What you have to do
For each record below, retype the text exactly and omit any image.

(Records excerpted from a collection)
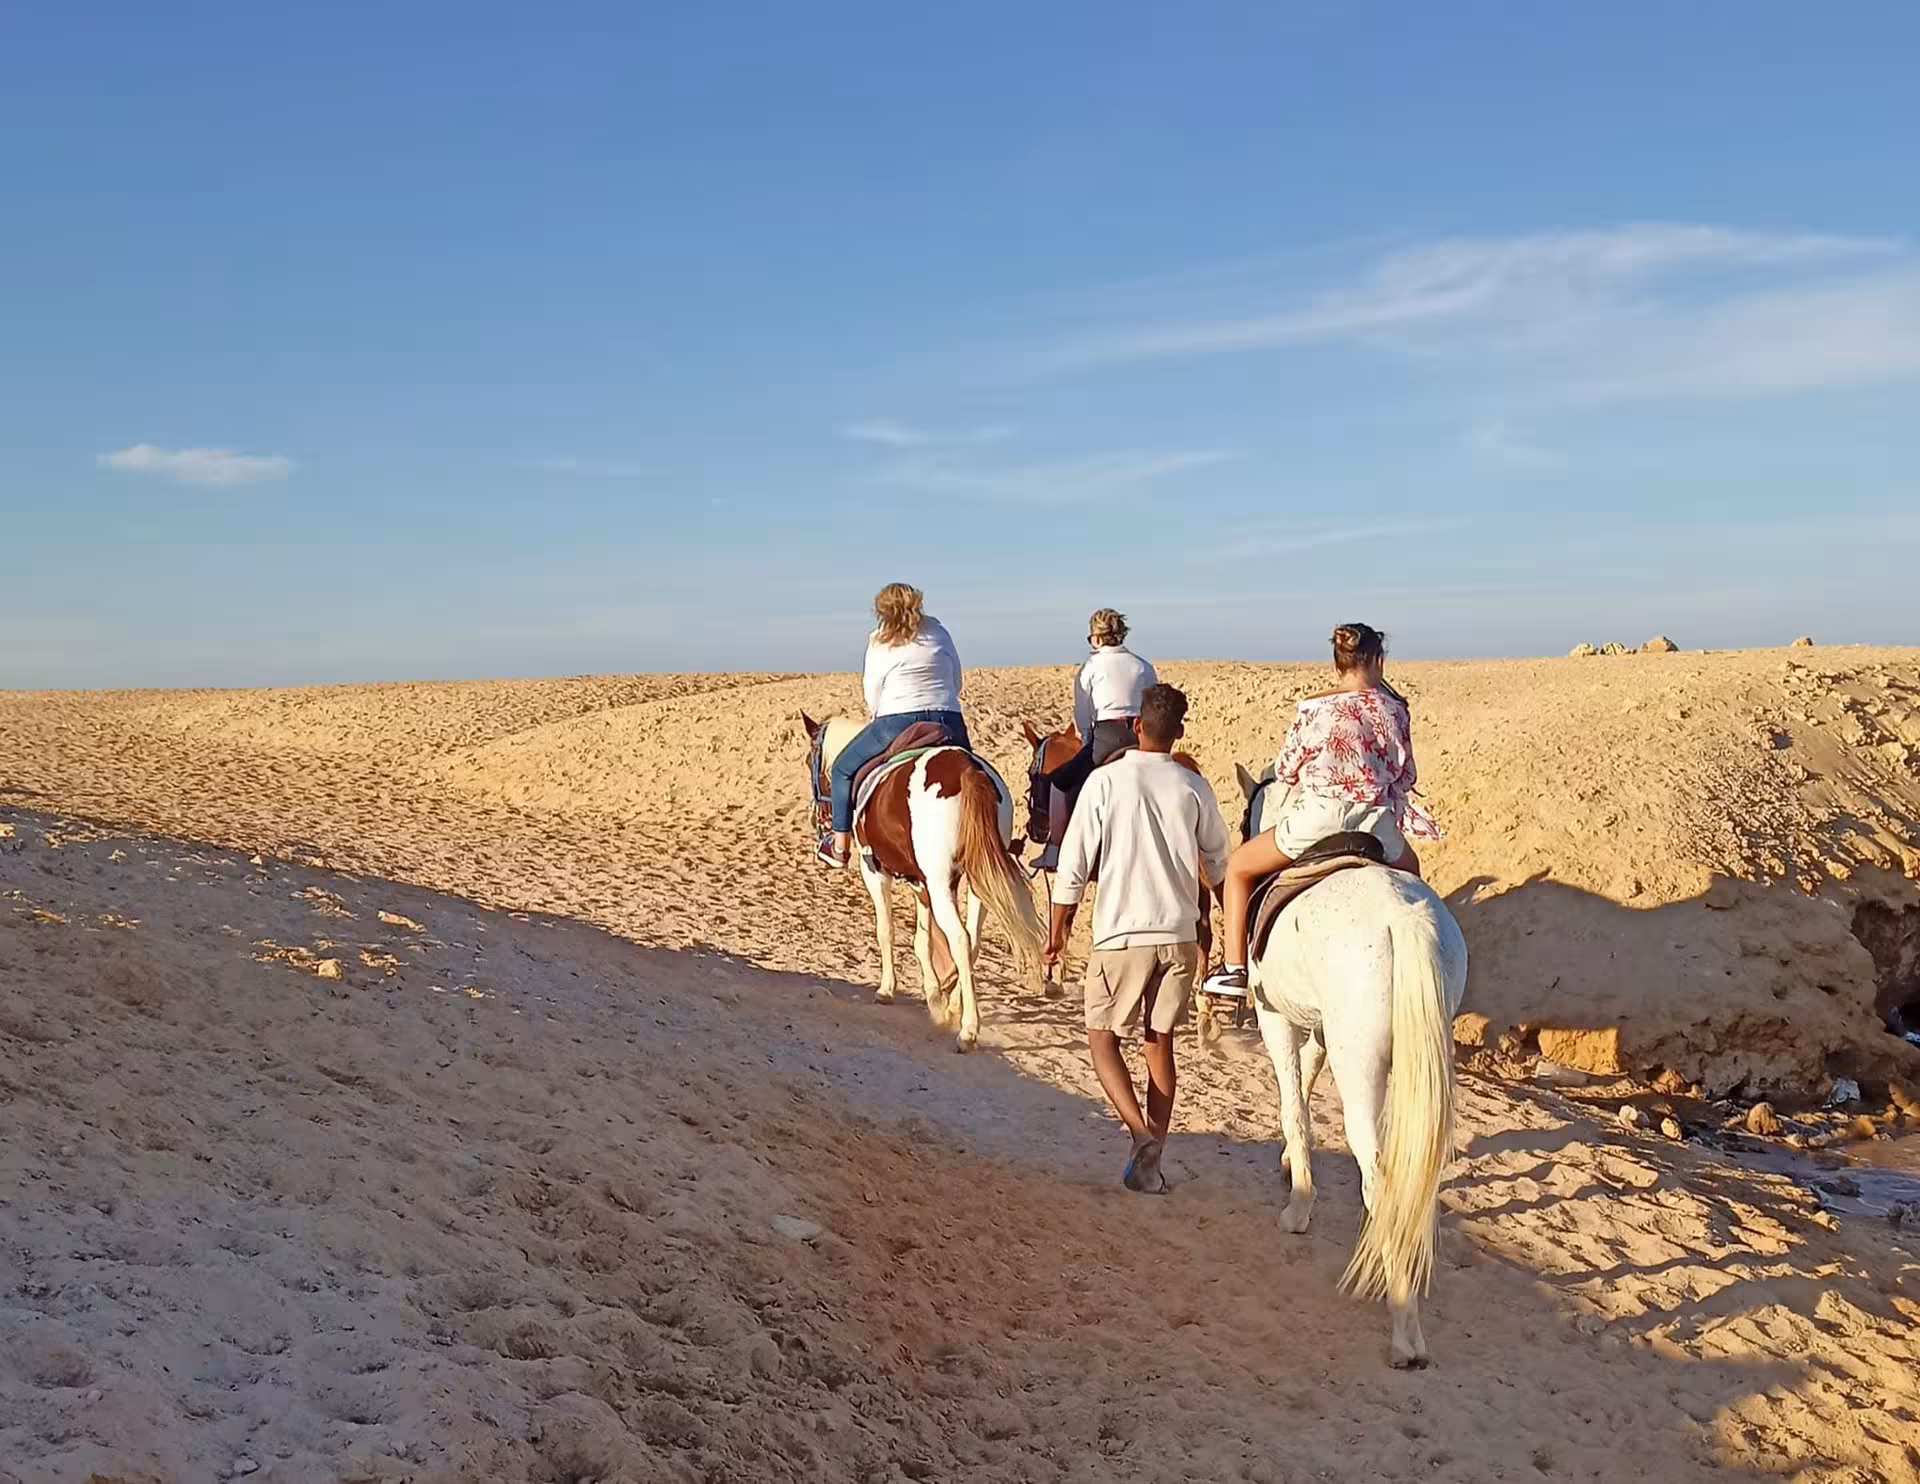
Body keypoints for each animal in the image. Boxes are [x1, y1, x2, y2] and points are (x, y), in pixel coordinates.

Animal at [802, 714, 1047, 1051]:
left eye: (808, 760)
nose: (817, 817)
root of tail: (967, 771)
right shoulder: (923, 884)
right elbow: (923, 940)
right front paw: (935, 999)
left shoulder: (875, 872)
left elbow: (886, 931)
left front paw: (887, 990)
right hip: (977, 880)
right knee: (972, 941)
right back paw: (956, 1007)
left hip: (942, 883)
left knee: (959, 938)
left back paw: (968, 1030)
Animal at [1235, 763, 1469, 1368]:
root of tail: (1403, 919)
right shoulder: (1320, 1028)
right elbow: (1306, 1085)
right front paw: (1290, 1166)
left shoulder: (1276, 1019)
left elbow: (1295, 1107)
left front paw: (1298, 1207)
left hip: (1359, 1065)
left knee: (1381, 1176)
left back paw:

Task solution
Body keypoints for each animal in the image. Boxes are [x1, y1, x2, y2] and points are (x, y), in pixel coordinates.

Animal at [802, 714, 1047, 1051]:
left eye: (808, 760)
nose: (817, 817)
root of tail: (967, 771)
right shoulder: (923, 884)
right elbow: (923, 940)
right front paw: (935, 999)
left shoulder: (875, 872)
left elbow: (886, 931)
left front paw: (887, 990)
right hip: (977, 880)
right knee: (972, 941)
right back paw: (956, 1007)
left hip: (942, 883)
left knee: (959, 938)
left back paw: (968, 1030)
Animal at [1235, 763, 1469, 1368]:
root of tail: (1403, 919)
right shoulder: (1320, 1028)
right elbow: (1306, 1085)
right front paw: (1290, 1166)
left shoulder: (1276, 1019)
left elbow: (1295, 1107)
left front paw: (1298, 1207)
left hip: (1359, 1065)
left knee: (1381, 1176)
left back paw:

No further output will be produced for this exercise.